Increased MDA production indicates a higher rate of lipid peroxidation. In the livers of diabetic rats, we found an increase in thiobarbituric acid reactive substances (TBARS) along with decrease in the activity of the free radical scavenging system. This confirmed about the high lipid peroxidation in untreated STZ-induced diabetic rats (DC group) [49]. However, administration of LSML significantly reduced the increased level of MDA in the liver tissue. This anti-lipid peroxidation property and free radical scavenging activity of LSML extract could be due to the presence of bio-active substances such as flavonoids, polyphenols, carotenoids, and vitamins E and C [50].

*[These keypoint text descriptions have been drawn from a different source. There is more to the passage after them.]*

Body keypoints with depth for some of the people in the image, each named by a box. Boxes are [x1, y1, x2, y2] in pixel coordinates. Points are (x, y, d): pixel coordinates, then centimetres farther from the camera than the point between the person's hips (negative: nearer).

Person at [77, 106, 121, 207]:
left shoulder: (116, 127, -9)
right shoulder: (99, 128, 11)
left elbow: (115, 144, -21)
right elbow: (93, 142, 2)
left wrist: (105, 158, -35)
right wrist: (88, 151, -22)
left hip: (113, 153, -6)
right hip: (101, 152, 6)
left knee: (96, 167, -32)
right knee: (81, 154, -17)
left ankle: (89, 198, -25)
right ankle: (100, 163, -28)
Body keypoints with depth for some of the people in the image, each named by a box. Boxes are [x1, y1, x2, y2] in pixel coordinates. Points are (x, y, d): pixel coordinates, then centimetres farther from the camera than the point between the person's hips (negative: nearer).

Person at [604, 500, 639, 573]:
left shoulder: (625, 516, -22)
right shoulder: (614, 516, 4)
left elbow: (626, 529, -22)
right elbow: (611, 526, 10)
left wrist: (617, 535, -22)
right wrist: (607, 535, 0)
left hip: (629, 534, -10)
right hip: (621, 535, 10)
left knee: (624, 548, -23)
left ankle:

As oxidative stress plays the central role in the pathogenesis and progression of diabetic complications, therefore, it is believed that antioxidant compounds would prevent or delay the progression of diabetic complications [51]. Presently, our prior findings from several investigations were linked with the mRNA expression levels of antioxidant genes (CAT, SOD2, GPX1, actin, PON1, and PFK1). Previous research has proven that a decrease in SOD and CAT activities within a hyperglycemic state led to an increase in ROS, which eventually contributes to oxidation-induced liver damage [52]. The enzymatic activities of SOD, CAT, GSH, and GPX genes are significantly decreased in diabetes due to increased oxidative stress. PON1, PFK1, and GAPDH genes are involved in the regulatory network of different antioxidant genes and play a role in the scavenging free radical. To measure the activities of these enzymes, quantitative polymerase chain reaction (qPCR) was also used to study the expression levels of the antioxidant genes. In the present study, we found that the expression of these genes was decreased in the diabetic control group of rats as compared to the control group of rats. The relative fold change of the studied genes was observed to be significantly downregulated in diabetic control group and treatment with LSML significantly upregulated the expression of all the tested genes. The present finding was in agreement with a recent study reporting that resveratrol administered to STZ-induced diabetic rats increased the expression of the antioxidant enzyme genes [53].

5. Conclusions

Despite the wide accessibility of current pharmaceutical drugs for diabetes mellitus, the search for new therapeutics has risen significantly. Complicated disease conditions due to adverse side effects of synthetic drugs and huge cultural acceptance of traditional medicine using herbs or natural remedies led to the attempt to study the anti-hyperglycemic effect of L. spinosa. The impacts of this plant extract on STZ-induced type 2 diabetes have been studied in several ways. The results of this study were particularly noteworthy for the regular dose concentration of 125, 250 mg/kg body weight. Animals treated with L. spinosa leaf methanol extract exhibited a nearly normal intake of diet, decreased blood sugar level, reduced hepatic and renal markers (ALT, AST), increased glucose resistance, and ameliorated histomorphological characteristics of the pancreas, kidney, liver, and spleen tissues. All of these were ascertained by boosting up the activities of liver antioxidant enzymes and the expression pattern of liver antioxidant genes. The results of this experiment suggested that the protective effect of L. spinosa may be exhibited by the antioxidative gene upregulation to reduce chemical induced oxidative stress. Further research on the isolation of major compounds of L. spinosa needs to be operated for affirming the obtained effects and thereby initiating therapeutic development using L. spinosa.